Interview with Texans running back Ben Tate

Washington Commanders

This summer, I’ve been given the opportunity to write a piece for What’s Up? Annapolis Magazine to profile local athletes from Anne Arundel County (my home county) and Maryland’s Eastern Shore who have made it to the professional level.

I’ve been trying to kick it into second gear and actually talk to some of these players.

Fortunately, some have been receptive, including Houston Texans running back Ben Tate, who grew up on the Eastern Shore.

I had the chance to talk to him on Thursday. Most of the conversation centered around his time growing up in Salisbury and going to school in Berlin, Md. and how it helped him get to where he’s at now.

But I did manage to ask him a variety of other questions ranging from how he would fare if he was a member the Redskins or Ravens offensive schemes to if he felt he should be a member of the NFL’s Top 100 players list as seen on NFL Network.

I wanted to know what athletes Ben admired growing up. He told me guys like Michael Jordan, Emmitt Smith, Bo Jackson and Walter Payton.

Keeping it local, that question led me to ask him if he was a Redskins or Ravens fan before making it to the NFL.

He gave me the answer I shouldn’t have been surprised to hear. He was a Dallas Cowboys fan growing up.

Tate was born in Woodbridge, Va and moved to the Eastern Shore before he was five. He proved that Cowboys fans know no bounds on any of Maryland’s shores. Of course I didn’t hold that against him as I finished my round of questions.

Having watched the NFL’s Top 100 Players of 2012 and witnessed current Texans starter Arian Foster reach the 25th spot on that list the last two years, I wanted to know if the former second round selection felt he was just as worthy to be up there with the NFL’s best.

“Yeah. Definitely,” he said with no lack of confidence.

“Just go and look at my numbers. All you gotta do is look at my numbers. Look at the things I do when I have my opportunities. I mean, that speaks for itself. Maybe I don’t have, you know, the 1,200, 1,300 yards just because I didn’t get those opportunities but if you go down there and look at it and break it down based off production and how much I was able to play, there’s no question to me that I should have been on there.”

Selected 58th overall in 2010 from college powerhouse Auburn, Tate was supposed to compete with the incumbent Steve Slaton and second-year back Arian Foster, who went undrafted the year before and averaged just over 5.5 yards per carry in his final two games of his rookie season.

In the 2010 preseason opener, Tate suffered a severe ankle injury that ended his rookie season before it even began. That moment paved the way for Arian Foster to change his career and alter the Texans’ future. It also gave Tate a new perspective on the game he loves.

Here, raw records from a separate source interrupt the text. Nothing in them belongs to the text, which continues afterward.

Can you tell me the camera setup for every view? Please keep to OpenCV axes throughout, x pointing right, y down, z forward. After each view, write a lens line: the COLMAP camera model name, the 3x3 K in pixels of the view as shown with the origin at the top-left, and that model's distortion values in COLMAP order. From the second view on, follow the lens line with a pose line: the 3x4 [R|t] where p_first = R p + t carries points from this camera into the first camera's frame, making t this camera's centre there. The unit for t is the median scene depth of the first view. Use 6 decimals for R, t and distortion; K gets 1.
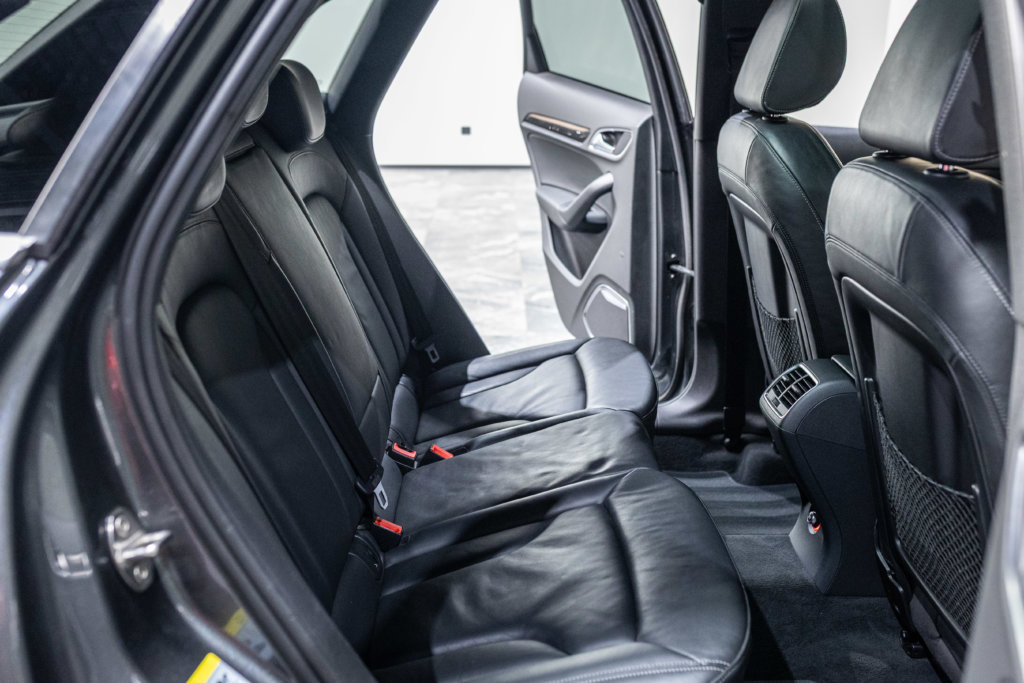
lens RADIAL K [[985.5, 0, 510.0], [0, 985.5, 339.9], [0, 0, 1]] dist [0.002168, -0.001660]
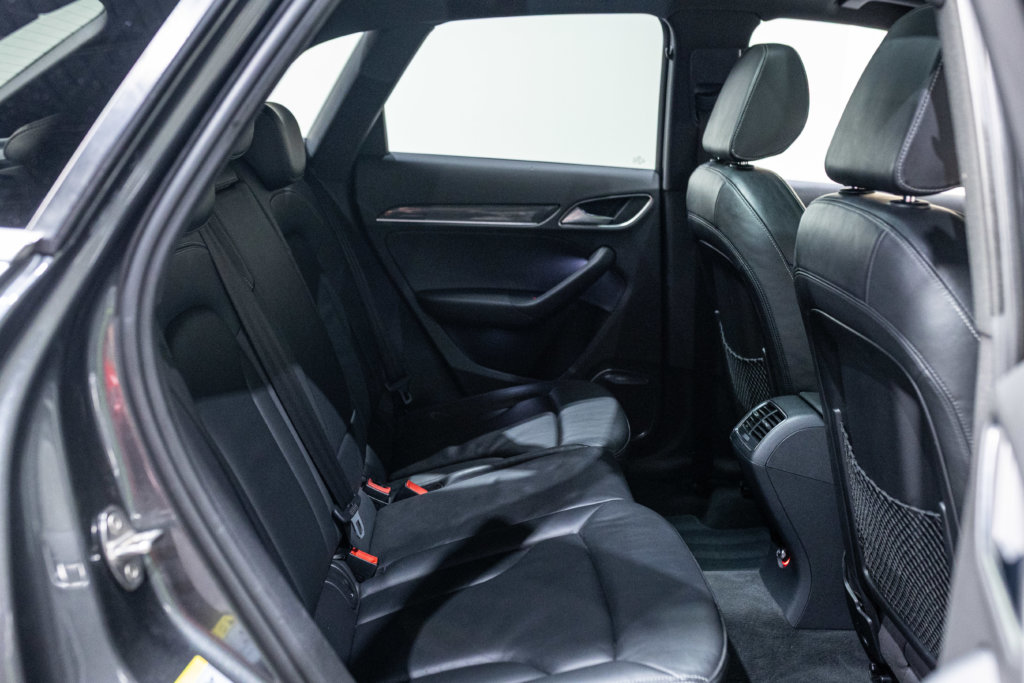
lens RADIAL K [[986.3, 0, 514.5], [0, 986.3, 339.1], [0, 0, 1]] dist [0.000419, 0.008618]
pose [[0.998963, 0.011533, 0.044048, -0.016694], [-0.008473, 0.997579, -0.069024, 0.034790], [-0.044737, 0.068579, 0.996642, -0.017999]]
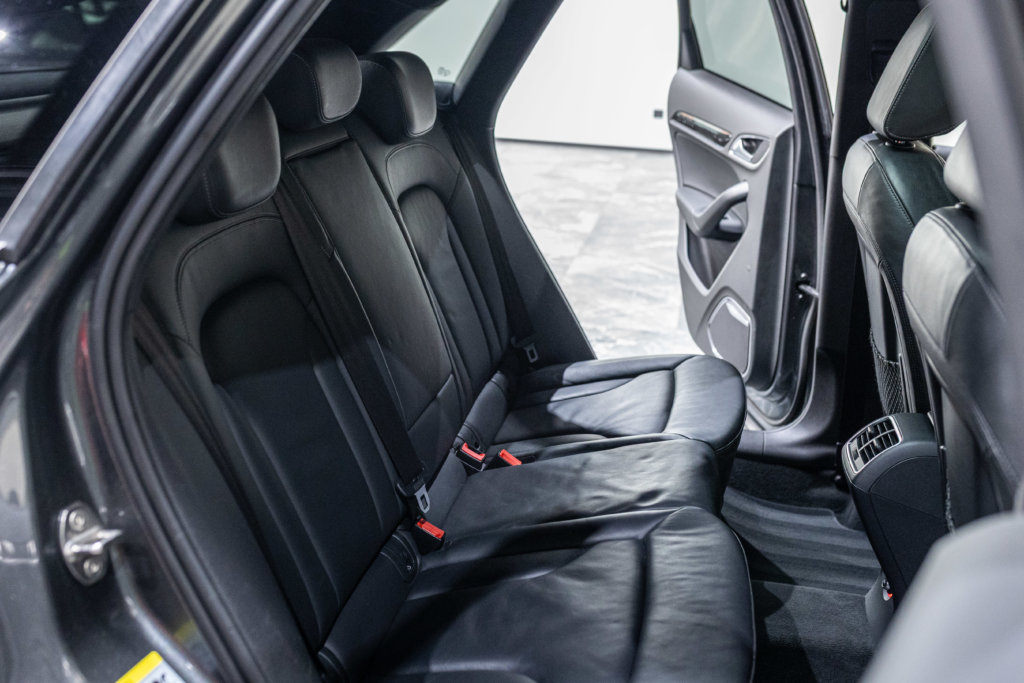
lens RADIAL K [[985.4, 0, 515.2], [0, 985.4, 332.6], [0, 0, 1]] dist [-0.002034, 0.012299]
pose [[0.976141, 0.105365, -0.189862, 0.123050], [-0.101770, 0.994396, 0.028610, -0.044680], [0.191813, -0.008605, 0.981394, 0.034322]]
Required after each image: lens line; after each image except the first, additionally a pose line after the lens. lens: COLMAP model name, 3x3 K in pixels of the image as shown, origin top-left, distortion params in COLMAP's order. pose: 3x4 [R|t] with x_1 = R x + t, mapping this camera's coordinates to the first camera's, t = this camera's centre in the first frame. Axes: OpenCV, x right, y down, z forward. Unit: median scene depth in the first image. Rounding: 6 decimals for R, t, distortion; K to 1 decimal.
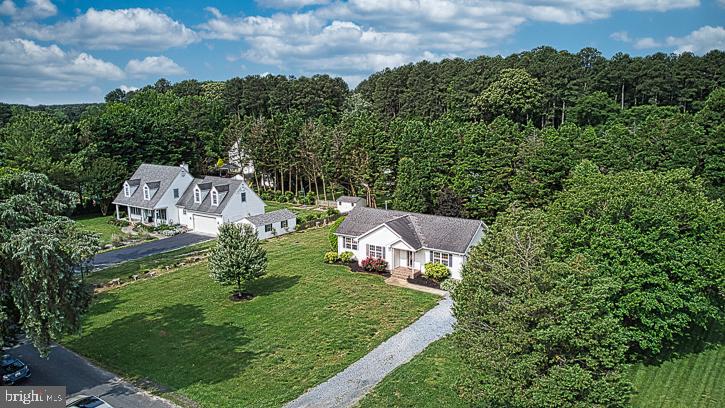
lens RADIAL K [[532.6, 0, 366.2], [0, 532.6, 201.8], [0, 0, 1]] dist [0.135727, -0.269801]
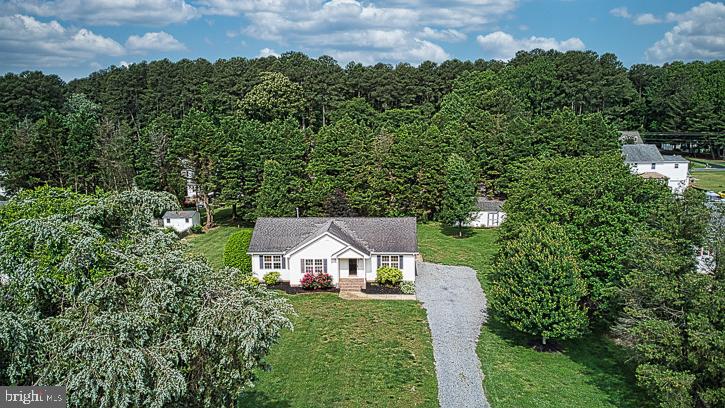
lens RADIAL K [[532.6, 0, 364.7], [0, 532.6, 194.3], [0, 0, 1]] dist [0.135727, -0.269801]
pose [[0.849743, -0.080815, 0.520966, -0.314362], [0.094453, 0.995529, 0.000369, -0.013514], [-0.518667, 0.048893, 0.853577, 0.187828]]
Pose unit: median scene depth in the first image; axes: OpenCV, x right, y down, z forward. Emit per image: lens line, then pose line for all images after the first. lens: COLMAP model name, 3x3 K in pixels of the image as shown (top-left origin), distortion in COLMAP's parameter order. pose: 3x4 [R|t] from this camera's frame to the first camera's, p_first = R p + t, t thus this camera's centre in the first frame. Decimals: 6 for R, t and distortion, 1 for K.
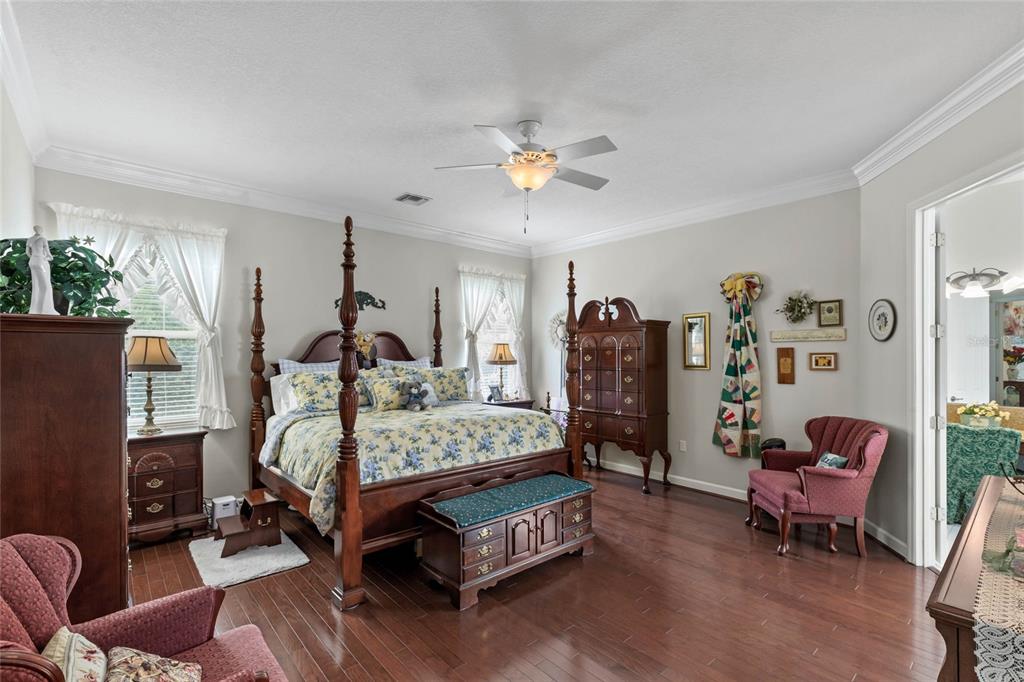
lens RADIAL K [[466.6, 0, 526.0], [0, 466.6, 356.3], [0, 0, 1]] dist [0.007794, -0.000116]
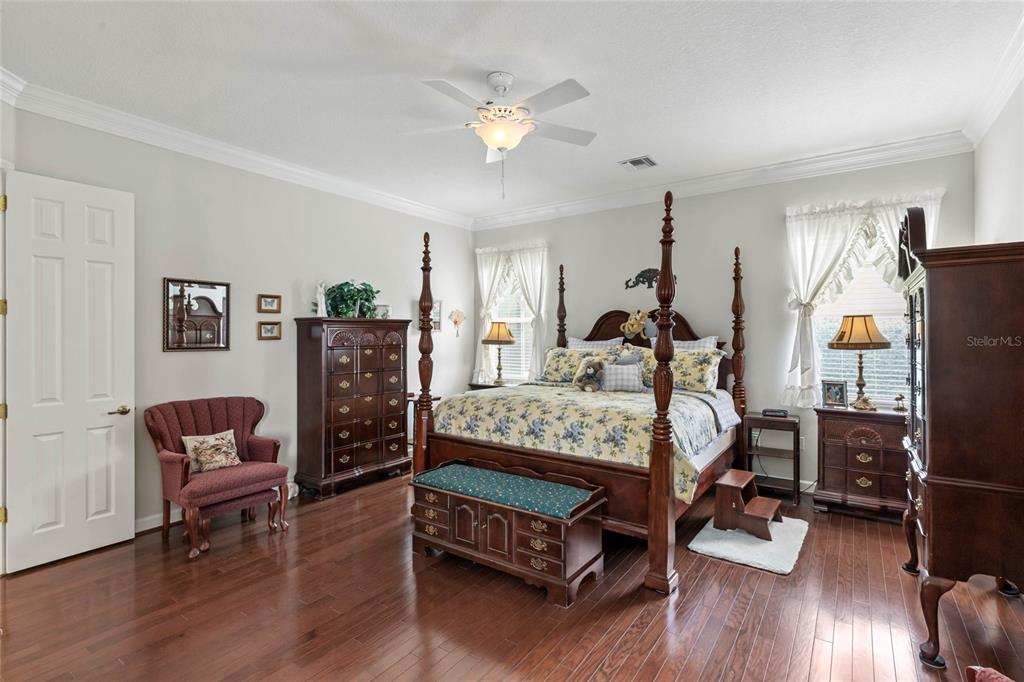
lens RADIAL K [[466.6, 0, 512.2], [0, 466.6, 341.4], [0, 0, 1]] dist [0.007794, -0.000116]
pose [[0.235084, 0.016288, -0.971839, 0.634680], [-0.000396, 0.999861, 0.016662, -0.003407], [0.971975, -0.003532, 0.235058, 0.580431]]
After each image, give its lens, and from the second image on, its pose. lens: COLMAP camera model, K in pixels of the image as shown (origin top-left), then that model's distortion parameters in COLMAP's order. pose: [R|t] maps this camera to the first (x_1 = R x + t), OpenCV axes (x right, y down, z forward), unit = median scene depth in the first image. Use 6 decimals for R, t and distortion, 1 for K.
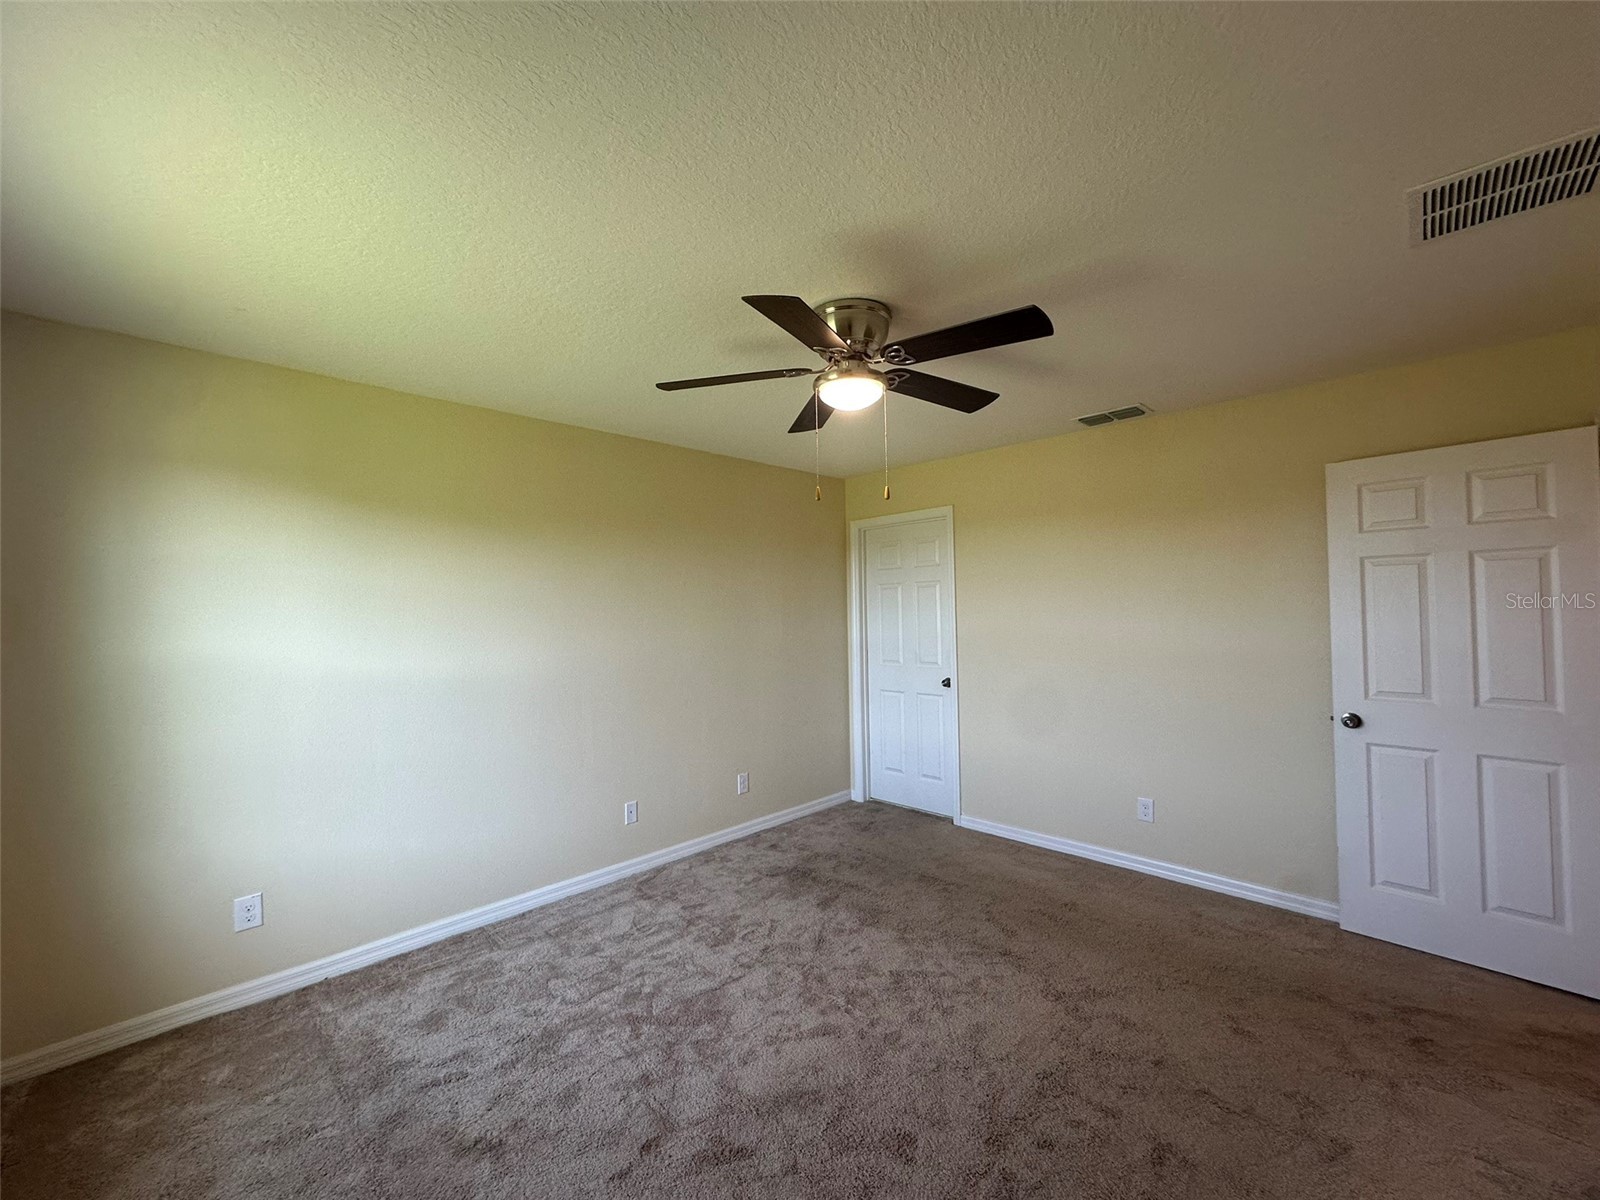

“I really learned about how much I really miss football, how much I did love it. Just because of the things I went through to get back. All the hard work. I mean, it was tough coming back. Just being able to just sit there and watch the other guys play while you can’t. That was the first time anything like that had ever happened to me. It was a very humbling experience. I’m kind of glad that it happened,” he said.

Having discussed his career-altering injury, I wanted to have fun and put him in a hypothetical situation.

Knowing his talent and the fact that he hasn’t fully been able to show it with Foster’s surprising success, I asked him how he would perform if given the chance to play in the Redskins or Ravens offense.

Tate, who told me he feels like he could easily be a starter on an NFL team today, pitched positive reviews my way when explaining the similarities in what Houston runs to what the Redskins and Ravens employ.

“Being that they both run basically the same offense that we run here in Houston, I would probably put up great numbers, Pro Bowl-type numbers,” Tate told me.

“We run basically the same exact offense, just different verbage. Little things are different here and there but basically it’s our offense and then Baltimore kind of started doing a lot of the same things we were doing. Things we had been doing, they started doing last year,” he said.

Having opened the conversation with Ben about his background in Maryland, it was fun to get his take on how he views himself in the NFL now and to play fantasy GM for a bit.

Hopefully this article will appear in What’s Up? Annapolis Magazine sometime in the early fall. I will keep everyone updated when it hits newsstands.